## YOUR GOAL
Continue the discussion text below on attachment styles and pain perception, picking up after its last sentence.

## TEXT SHOWN
◇ ◇ ◇ ◇ ◇ ◇ ◇

However, our results were inconsistent with studies demonstrating no difference between the two variables of pain catastrophizing and the perception of pain intensity in individuals with secure and anxious attachment styles. In other words, both safe and anxious styles reported high tolerance thresholds for painful stimuli (37). This unexpected finding may be attributed to people with secure and anxious attachment styles having positive thoughts and feelings toward others and expecting the accessibility and support of their primary caregivers when they face pain. In people with a secure attachment style, this expectation is positive, while negative in those with an anxious attachment style due to ambivalent feelings. Despite ambivalent feelings, a higher tolerance threshold of people with an anxious attachment style can be justified by the social pain theory. In fact, according to this theory developed by Macdoland and Leary, people with anxious attachment styles, not receiving support from their primary caregivers, respond to pain by reducing sensitivity. Therefore, analgesia is an adaptive response in such individuals (49). The Vlaeyen and Linton model and the results of most previous research revealed a significant relationship between the variables catastrophizing, fear of pain, and vigilance to pain (8).

◇ ◇ ◇ ◇ ◇ ◇ ◇

## PROVIDED INFORMATION
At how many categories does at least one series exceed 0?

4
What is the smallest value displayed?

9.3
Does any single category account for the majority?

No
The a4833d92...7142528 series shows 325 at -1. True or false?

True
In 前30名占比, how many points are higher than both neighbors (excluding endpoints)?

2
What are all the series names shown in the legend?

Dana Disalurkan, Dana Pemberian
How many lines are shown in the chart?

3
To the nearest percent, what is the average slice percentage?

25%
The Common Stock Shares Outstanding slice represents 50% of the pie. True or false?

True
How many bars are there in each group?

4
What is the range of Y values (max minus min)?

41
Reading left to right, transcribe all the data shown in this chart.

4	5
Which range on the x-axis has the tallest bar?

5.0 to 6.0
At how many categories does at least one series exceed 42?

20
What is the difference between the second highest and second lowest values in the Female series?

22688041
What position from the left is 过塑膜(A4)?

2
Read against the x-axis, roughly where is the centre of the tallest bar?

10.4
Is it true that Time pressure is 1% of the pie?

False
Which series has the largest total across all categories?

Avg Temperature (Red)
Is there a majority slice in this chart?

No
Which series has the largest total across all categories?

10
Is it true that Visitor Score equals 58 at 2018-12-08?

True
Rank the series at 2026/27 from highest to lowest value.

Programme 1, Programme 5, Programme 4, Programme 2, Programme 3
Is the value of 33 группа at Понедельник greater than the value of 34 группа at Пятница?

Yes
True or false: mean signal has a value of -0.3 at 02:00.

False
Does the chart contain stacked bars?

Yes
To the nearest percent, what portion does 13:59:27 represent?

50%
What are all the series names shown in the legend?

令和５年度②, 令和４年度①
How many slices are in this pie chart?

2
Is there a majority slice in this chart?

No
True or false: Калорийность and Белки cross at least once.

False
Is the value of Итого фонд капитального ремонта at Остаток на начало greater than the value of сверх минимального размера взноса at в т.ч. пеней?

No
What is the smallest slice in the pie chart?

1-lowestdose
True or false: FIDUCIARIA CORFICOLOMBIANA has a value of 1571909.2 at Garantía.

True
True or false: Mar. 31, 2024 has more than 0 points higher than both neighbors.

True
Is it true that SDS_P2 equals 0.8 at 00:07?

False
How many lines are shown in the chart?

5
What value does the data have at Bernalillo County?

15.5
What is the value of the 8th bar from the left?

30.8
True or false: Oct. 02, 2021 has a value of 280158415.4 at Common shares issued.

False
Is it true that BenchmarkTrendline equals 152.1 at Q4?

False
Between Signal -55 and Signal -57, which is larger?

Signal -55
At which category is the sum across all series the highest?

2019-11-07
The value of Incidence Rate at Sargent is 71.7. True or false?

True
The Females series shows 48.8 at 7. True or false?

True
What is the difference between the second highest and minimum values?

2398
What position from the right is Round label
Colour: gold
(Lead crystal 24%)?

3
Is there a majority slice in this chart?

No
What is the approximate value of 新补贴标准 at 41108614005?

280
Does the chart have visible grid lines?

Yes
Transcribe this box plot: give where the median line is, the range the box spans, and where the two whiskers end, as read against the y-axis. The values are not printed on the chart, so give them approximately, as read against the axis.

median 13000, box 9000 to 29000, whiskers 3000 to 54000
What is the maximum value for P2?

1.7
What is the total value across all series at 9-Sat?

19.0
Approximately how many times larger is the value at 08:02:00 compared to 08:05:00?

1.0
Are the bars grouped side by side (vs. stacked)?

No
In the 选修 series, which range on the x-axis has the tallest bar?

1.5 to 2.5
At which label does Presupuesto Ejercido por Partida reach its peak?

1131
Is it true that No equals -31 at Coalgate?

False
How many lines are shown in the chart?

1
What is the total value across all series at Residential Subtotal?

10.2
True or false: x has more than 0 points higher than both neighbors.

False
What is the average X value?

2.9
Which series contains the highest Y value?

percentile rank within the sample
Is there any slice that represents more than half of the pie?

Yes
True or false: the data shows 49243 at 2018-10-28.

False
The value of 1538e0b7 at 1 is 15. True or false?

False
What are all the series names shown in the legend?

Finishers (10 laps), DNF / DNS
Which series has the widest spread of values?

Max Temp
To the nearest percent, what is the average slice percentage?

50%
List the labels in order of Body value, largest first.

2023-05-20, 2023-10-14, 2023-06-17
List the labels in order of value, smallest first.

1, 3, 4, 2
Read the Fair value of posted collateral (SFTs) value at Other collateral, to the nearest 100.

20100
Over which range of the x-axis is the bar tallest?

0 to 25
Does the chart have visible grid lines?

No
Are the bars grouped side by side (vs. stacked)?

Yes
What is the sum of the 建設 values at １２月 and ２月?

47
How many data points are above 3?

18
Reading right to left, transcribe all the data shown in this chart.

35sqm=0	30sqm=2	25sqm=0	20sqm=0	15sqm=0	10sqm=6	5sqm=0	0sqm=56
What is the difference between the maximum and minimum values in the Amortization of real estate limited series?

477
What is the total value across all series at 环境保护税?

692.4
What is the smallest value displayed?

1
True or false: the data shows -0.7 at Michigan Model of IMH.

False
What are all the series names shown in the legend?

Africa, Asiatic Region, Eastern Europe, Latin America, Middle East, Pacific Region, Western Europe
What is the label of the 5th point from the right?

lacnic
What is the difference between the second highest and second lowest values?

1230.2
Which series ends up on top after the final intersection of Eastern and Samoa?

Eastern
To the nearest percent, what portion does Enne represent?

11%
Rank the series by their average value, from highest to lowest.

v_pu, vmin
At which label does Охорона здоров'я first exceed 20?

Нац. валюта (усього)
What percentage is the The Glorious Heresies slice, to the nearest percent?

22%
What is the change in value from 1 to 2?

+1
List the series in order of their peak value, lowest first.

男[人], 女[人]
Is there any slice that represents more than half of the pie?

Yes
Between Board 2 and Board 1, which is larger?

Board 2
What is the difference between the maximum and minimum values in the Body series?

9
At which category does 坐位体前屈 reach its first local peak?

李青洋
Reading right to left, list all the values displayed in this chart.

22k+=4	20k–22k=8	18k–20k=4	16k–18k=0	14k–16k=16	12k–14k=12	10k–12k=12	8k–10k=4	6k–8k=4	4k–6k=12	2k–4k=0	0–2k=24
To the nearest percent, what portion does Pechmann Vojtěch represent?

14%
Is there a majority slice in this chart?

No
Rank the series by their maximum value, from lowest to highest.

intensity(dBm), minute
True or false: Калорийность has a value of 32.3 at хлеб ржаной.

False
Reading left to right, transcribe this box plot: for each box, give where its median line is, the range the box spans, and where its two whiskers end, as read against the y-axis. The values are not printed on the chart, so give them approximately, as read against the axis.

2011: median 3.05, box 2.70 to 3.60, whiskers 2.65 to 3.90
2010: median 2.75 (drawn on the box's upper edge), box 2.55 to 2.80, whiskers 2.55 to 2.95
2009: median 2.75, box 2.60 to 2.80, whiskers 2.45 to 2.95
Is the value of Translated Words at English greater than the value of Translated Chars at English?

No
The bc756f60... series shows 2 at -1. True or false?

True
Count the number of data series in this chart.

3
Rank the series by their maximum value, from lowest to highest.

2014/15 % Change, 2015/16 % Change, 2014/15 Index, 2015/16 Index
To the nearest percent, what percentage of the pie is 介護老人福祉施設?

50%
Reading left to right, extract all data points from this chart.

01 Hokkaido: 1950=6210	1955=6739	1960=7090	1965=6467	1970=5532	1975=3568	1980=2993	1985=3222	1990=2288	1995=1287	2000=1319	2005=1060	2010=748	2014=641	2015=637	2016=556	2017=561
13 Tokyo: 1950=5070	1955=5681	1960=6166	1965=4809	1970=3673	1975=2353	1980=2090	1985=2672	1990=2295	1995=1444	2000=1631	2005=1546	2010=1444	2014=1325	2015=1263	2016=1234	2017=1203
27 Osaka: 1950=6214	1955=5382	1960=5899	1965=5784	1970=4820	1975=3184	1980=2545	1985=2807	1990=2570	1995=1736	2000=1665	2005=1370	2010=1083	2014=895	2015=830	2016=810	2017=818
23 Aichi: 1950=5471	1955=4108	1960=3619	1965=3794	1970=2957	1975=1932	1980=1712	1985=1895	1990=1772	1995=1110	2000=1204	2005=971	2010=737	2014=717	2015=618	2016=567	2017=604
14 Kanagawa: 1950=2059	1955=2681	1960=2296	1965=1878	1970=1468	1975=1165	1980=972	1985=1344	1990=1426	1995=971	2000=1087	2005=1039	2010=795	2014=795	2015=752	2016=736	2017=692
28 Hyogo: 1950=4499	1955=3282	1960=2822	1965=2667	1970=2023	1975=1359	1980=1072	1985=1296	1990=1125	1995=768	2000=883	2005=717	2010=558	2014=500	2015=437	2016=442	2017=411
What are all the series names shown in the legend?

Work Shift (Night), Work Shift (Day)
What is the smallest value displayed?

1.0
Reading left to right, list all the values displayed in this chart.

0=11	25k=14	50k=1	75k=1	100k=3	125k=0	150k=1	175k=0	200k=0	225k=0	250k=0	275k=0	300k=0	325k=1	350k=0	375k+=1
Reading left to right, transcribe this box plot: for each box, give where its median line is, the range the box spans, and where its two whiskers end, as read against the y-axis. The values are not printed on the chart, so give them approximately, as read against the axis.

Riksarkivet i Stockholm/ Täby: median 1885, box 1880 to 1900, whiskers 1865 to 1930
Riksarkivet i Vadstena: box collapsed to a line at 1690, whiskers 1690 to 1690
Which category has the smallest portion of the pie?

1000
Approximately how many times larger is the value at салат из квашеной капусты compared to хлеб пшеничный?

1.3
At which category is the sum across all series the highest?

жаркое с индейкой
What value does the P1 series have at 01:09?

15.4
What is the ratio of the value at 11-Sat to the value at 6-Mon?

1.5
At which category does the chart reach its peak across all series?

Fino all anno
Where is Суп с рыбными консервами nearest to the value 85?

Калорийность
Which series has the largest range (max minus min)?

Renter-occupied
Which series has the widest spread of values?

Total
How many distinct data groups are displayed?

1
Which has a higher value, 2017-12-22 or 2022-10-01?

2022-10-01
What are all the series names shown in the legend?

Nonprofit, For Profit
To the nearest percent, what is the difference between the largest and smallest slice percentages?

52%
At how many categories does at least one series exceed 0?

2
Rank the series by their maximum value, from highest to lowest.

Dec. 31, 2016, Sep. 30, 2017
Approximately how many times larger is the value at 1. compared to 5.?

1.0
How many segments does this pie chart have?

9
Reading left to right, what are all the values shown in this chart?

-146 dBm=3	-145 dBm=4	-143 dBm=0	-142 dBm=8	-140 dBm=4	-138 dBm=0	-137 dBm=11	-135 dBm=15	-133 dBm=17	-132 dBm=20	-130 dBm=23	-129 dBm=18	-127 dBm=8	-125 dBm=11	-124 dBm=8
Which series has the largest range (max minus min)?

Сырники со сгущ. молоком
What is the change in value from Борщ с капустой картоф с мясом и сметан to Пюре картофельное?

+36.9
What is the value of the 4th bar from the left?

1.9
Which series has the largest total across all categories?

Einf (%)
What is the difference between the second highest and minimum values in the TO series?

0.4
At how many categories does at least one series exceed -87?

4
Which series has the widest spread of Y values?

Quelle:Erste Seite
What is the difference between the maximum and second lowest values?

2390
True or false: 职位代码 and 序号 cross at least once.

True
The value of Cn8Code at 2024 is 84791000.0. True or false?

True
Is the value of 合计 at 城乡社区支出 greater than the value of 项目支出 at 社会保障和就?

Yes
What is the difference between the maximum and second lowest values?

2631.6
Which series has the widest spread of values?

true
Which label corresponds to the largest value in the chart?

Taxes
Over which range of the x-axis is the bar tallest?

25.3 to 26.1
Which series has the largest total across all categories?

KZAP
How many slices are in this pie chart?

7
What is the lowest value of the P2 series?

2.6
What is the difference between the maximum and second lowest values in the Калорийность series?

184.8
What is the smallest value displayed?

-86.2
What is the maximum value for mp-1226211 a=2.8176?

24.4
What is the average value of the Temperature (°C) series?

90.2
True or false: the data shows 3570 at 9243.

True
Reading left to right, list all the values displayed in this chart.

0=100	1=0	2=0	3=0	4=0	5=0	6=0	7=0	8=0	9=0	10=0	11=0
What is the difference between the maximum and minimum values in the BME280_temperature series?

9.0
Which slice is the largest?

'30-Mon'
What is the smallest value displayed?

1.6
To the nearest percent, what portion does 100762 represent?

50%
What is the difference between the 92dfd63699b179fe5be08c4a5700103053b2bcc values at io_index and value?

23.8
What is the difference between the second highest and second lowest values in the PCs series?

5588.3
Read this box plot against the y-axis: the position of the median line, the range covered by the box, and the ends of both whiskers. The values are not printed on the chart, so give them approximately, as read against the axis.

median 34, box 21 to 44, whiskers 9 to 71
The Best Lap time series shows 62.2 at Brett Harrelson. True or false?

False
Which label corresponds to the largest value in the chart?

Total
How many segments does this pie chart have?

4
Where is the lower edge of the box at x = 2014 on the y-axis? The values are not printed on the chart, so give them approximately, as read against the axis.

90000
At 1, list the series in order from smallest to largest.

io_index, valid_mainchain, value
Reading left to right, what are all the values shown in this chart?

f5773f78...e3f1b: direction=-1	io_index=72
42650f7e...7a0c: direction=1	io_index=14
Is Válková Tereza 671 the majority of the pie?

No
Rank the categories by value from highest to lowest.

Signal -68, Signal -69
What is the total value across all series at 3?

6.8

◇ ◇ ◇ ◇ ◇ ◇ ◇

## RESULT
Considering the mentioned debates and based on the attachment theory and Bartholomew model of anxious and avoidance styles, as well as the model for emotion regulation strategies, people with insecure style cannot use appropriate emotion regulation strategies due to the lack of developed behavioral coping and emotion regulation strategies when facing stressors, such as pain. As a result, they become helpless over time, cannot trust their secure figures, and establish intimate relationships with them, leading to catastrophizing. According to the Vlaeyen and Linton model, these catastrophic thoughts, in turn, result in the idea of fear of pain and, consequently, more vigilance to pain. The activation of this mechanism elicits support and empathy from people who are important in life in the short term, while it works adversely in the long run and even may lead to rejection by them. Consequently, intensified catastrophizing and the chronic pain cycle may occur. These explanations show why pain in people with an anxious attachment style is chronic.
Assessing fixed (dispositional) personality traits in the early stages of pain experience and giving insights to individuals can prevent the development of complex mechanisms involved in the chronic pain process. According to the social pain theory and the role of external factors, such as the support and empathy of others, the importance of internal factors, such as attachment styles, should also be highlighted (49).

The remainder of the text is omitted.